Es gibt viele Fälle von diskriminierender KI. Ein Pilotprojekt des Internetkonzerns Amazon versuchte auf Basis von früheren Entscheidungen ihrer Angestellten, künftige Entscheidungen für Bewerber automatisiert zu erstellen. Dort hat sich gezeigt, dass das entwickelte System Frauen grundsätzlich benachteiligte. Sobald die Eigenschaft Frau mit "ja" beantwortet wurde, sank das Gesamtranking und damit die Wahrscheinlichkeit, eingestellt zu werden.

Woran lag das?

Die als Datenbasis genutzten Daten, die von den Mitarbeitern der Personalabteilung erstellt worden sind, waren bereits eingefärbt. In all den Jahren zuvor haben die Personaler Frauen bereits benachteiligt. Das KI-System hat dieses Ungleichgewicht dann abgebildet.

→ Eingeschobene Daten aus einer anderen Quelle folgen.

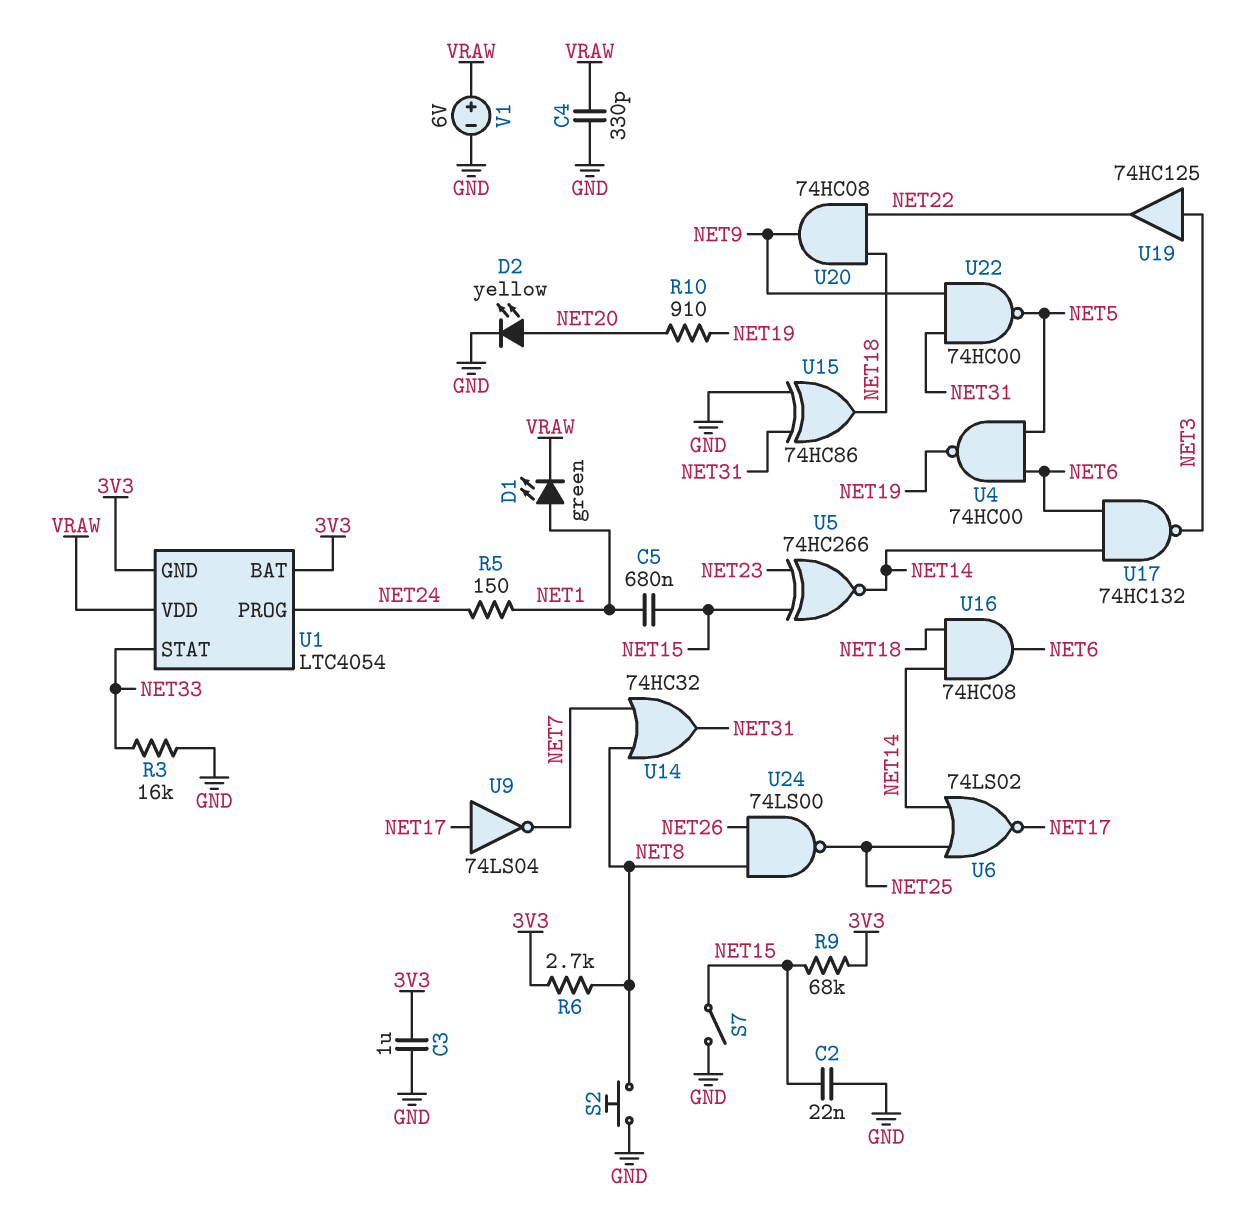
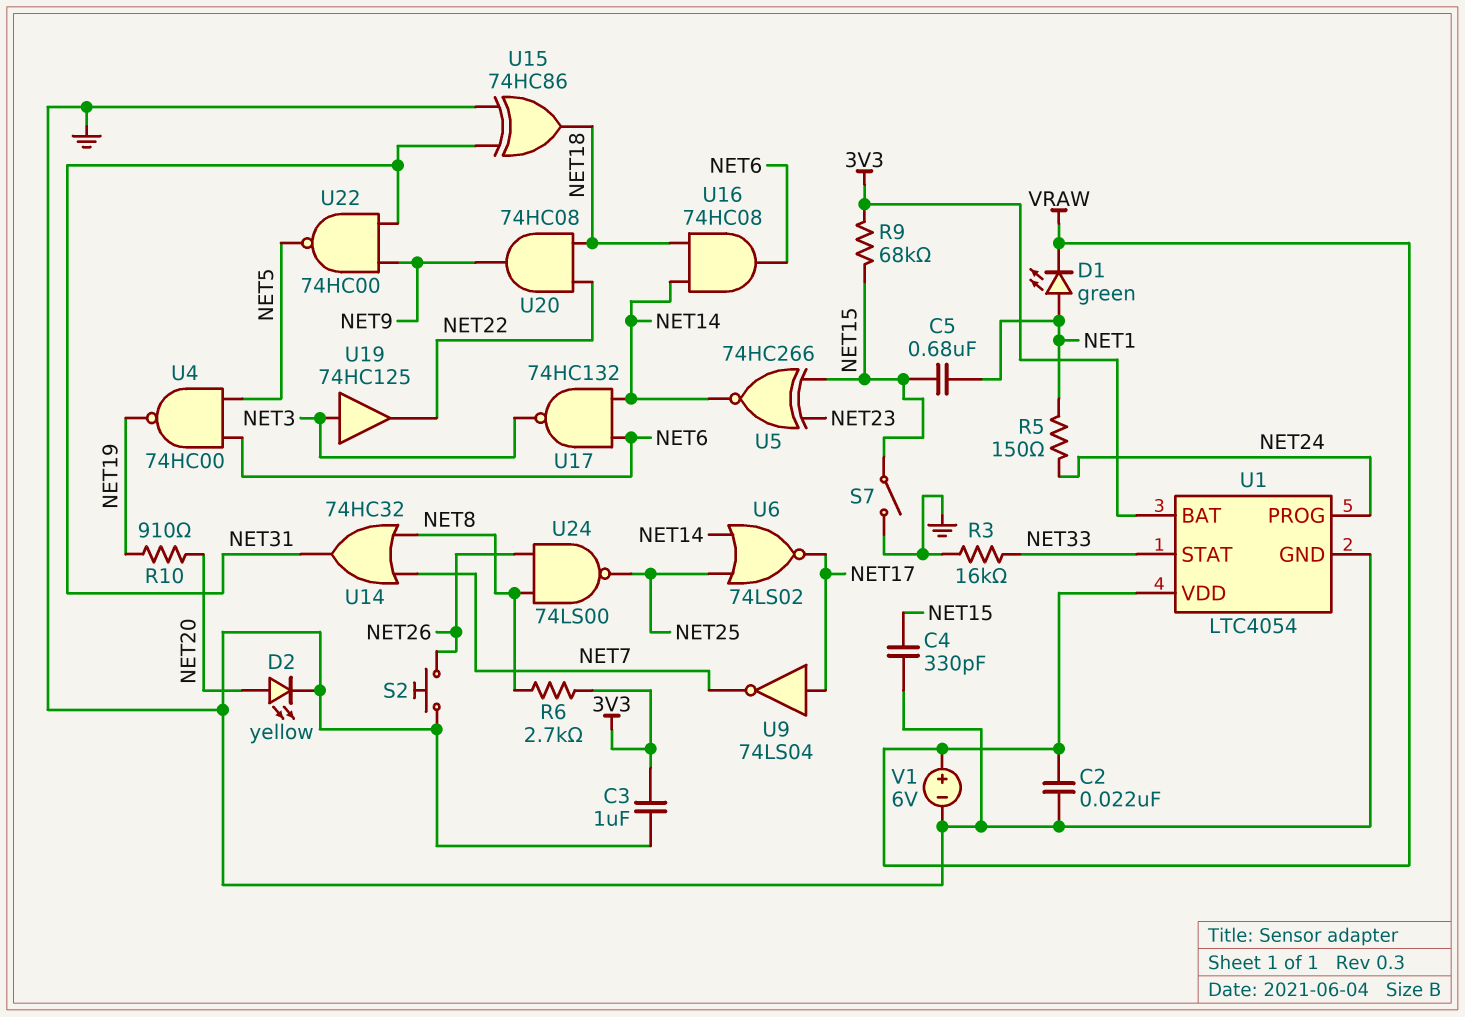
C2: 22nF (GND, NET15) -> 22nF (GND, VRAW)
C4: 330pF (GND, VRAW) -> 330pF (GND, NET15)
S2: button (GND, NET8) -> button (GND, NET26)
U1 pin GND: 3V3 -> GND

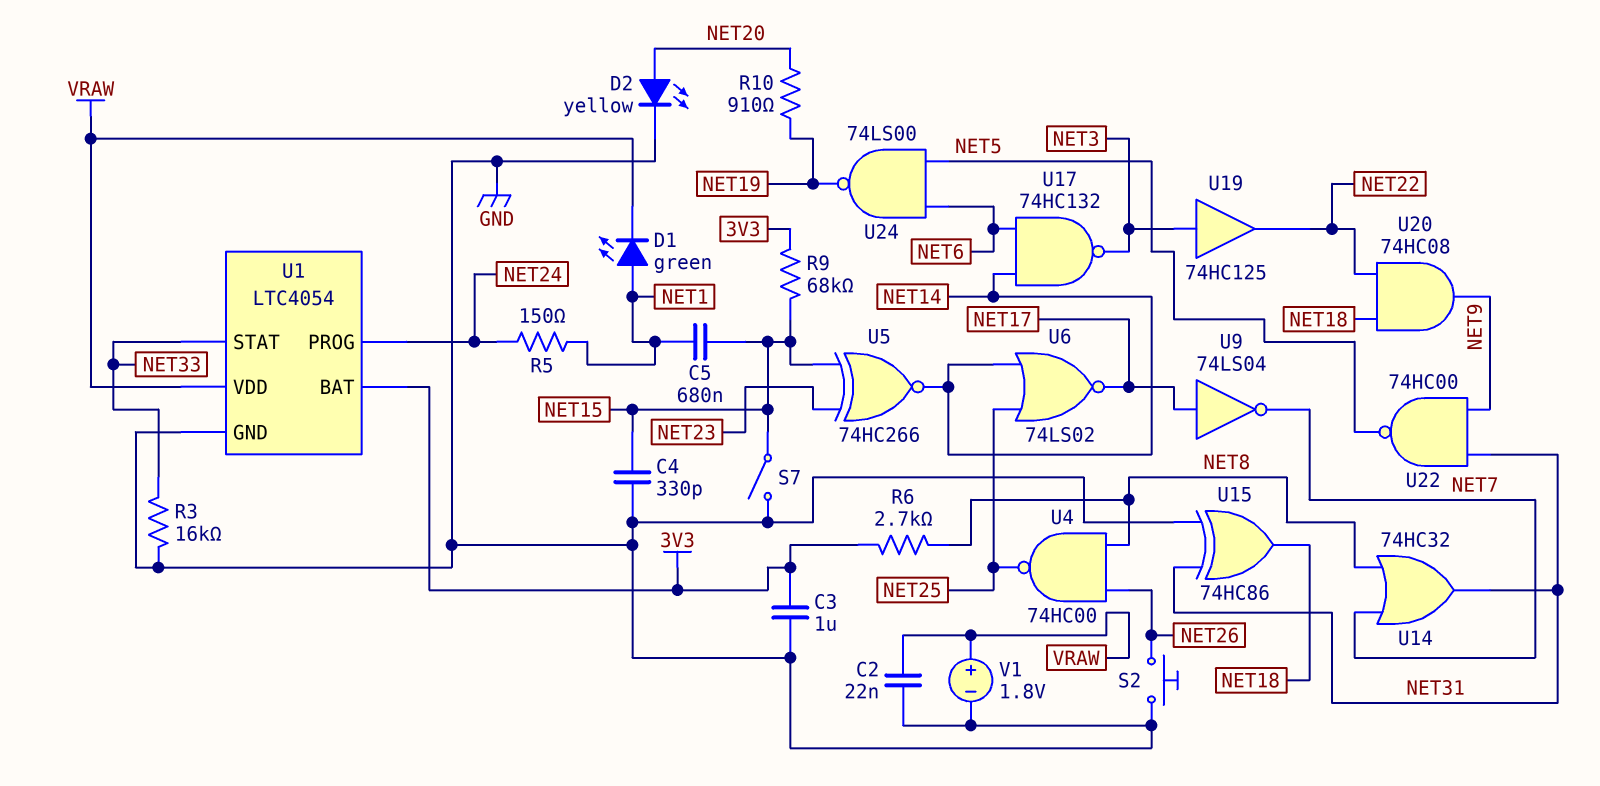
U4: NAND 74HC00 (in NET5, in NET6, out NET19) -> NAND 74HC00 (in NET8, in NET26, out NET25)
U16: AND 74HC08 (in NET14, in NET18, out NET6) -> none
U24: NAND 74LS00 (in NET8, in NET26, out NET25) -> NAND 74LS00 (in NET5, in NET6, out NET19)
V1: 6V (plus VRAW, minus GND) -> 1.8V (plus VRAW, minus GND)

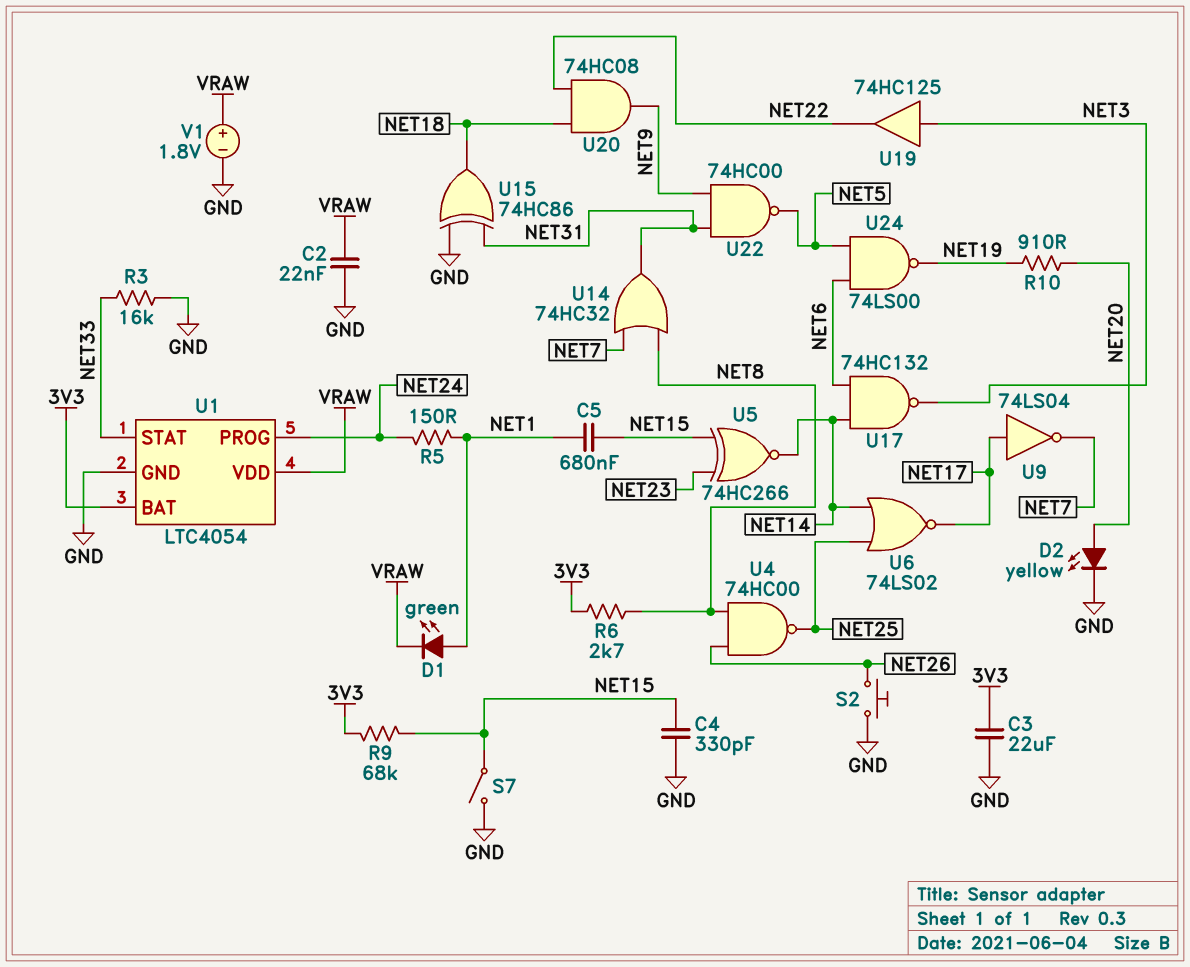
C3: 1uF (3V3, GND) -> 22uF (3V3, GND)

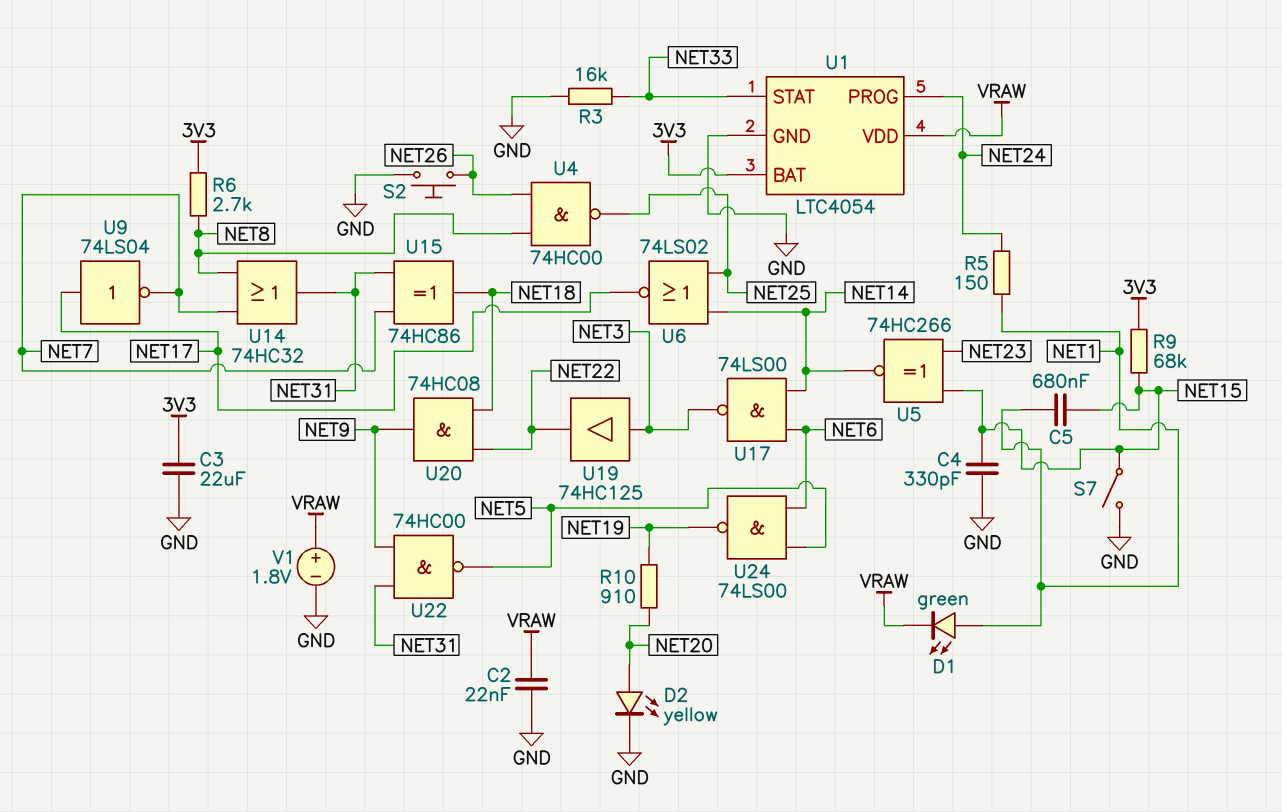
U15: XOR 74HC86 (in GND, in NET31, out NET18) -> XOR 74HC86 (in NET7, in NET31, out NET18)
U17: NAND 74HC132 (in NET6, in NET14, out NET3) -> NAND 74LS00 (in NET6, in NET14, out NET3)

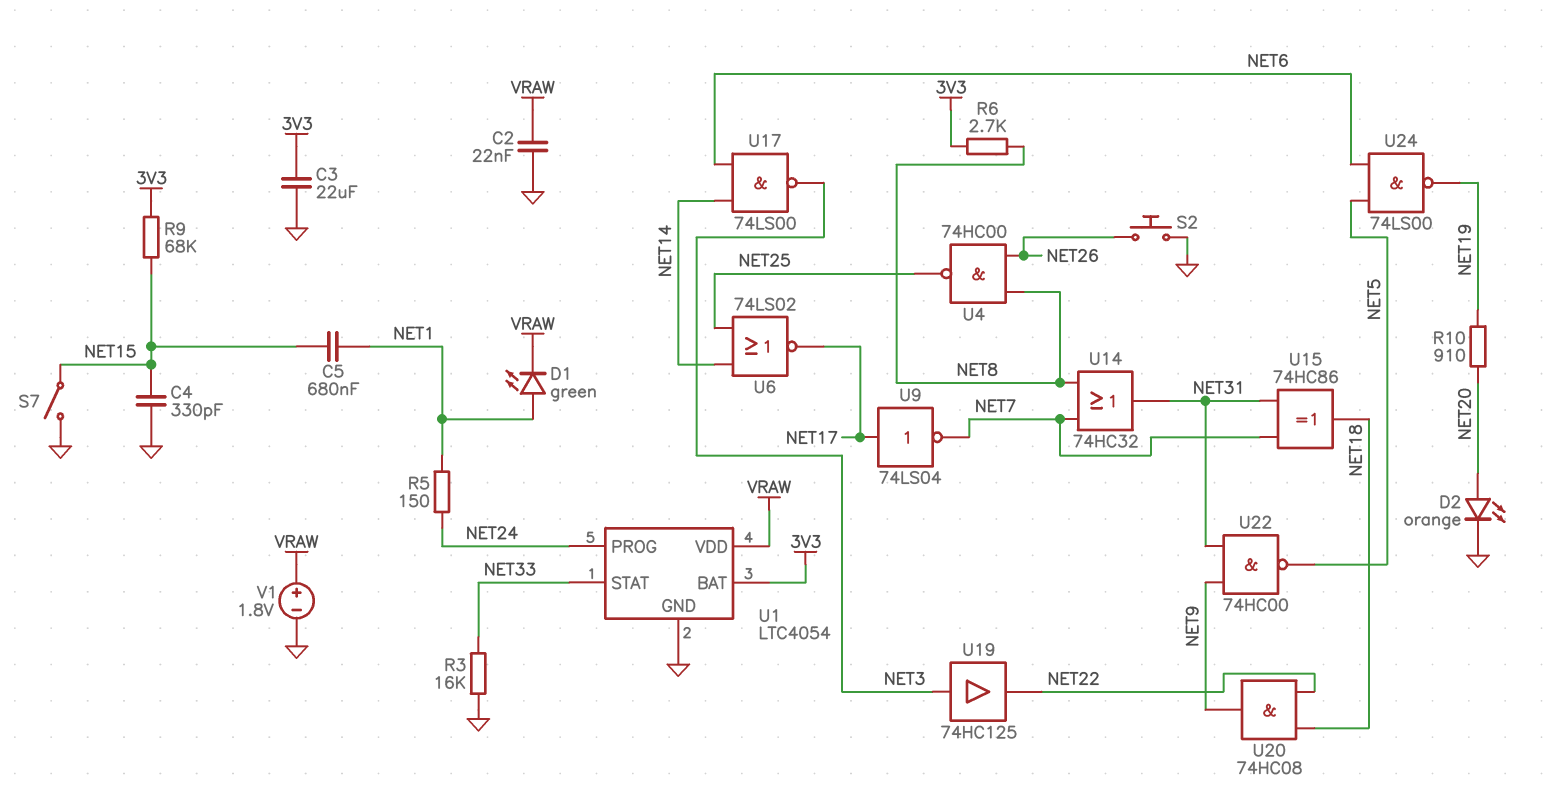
D2: LED yellow (A NET20, K GND) -> LED orange (A NET20, K GND)
U5: XNOR 74HC266 (in NET15, in NET23, out NET14) -> none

Wer ist von KI-Diskriminierung betroffen?

Eine Diskriminierung von Frauen betrifft 50 Prozent der Bevölkerung und ist daher nicht vernachlässigbar. Aber natürlich können auch andere Gruppen potenziell betroffen sein, wie People of Color, Homosexuelle, Migranten oder religiöse Minderheiten.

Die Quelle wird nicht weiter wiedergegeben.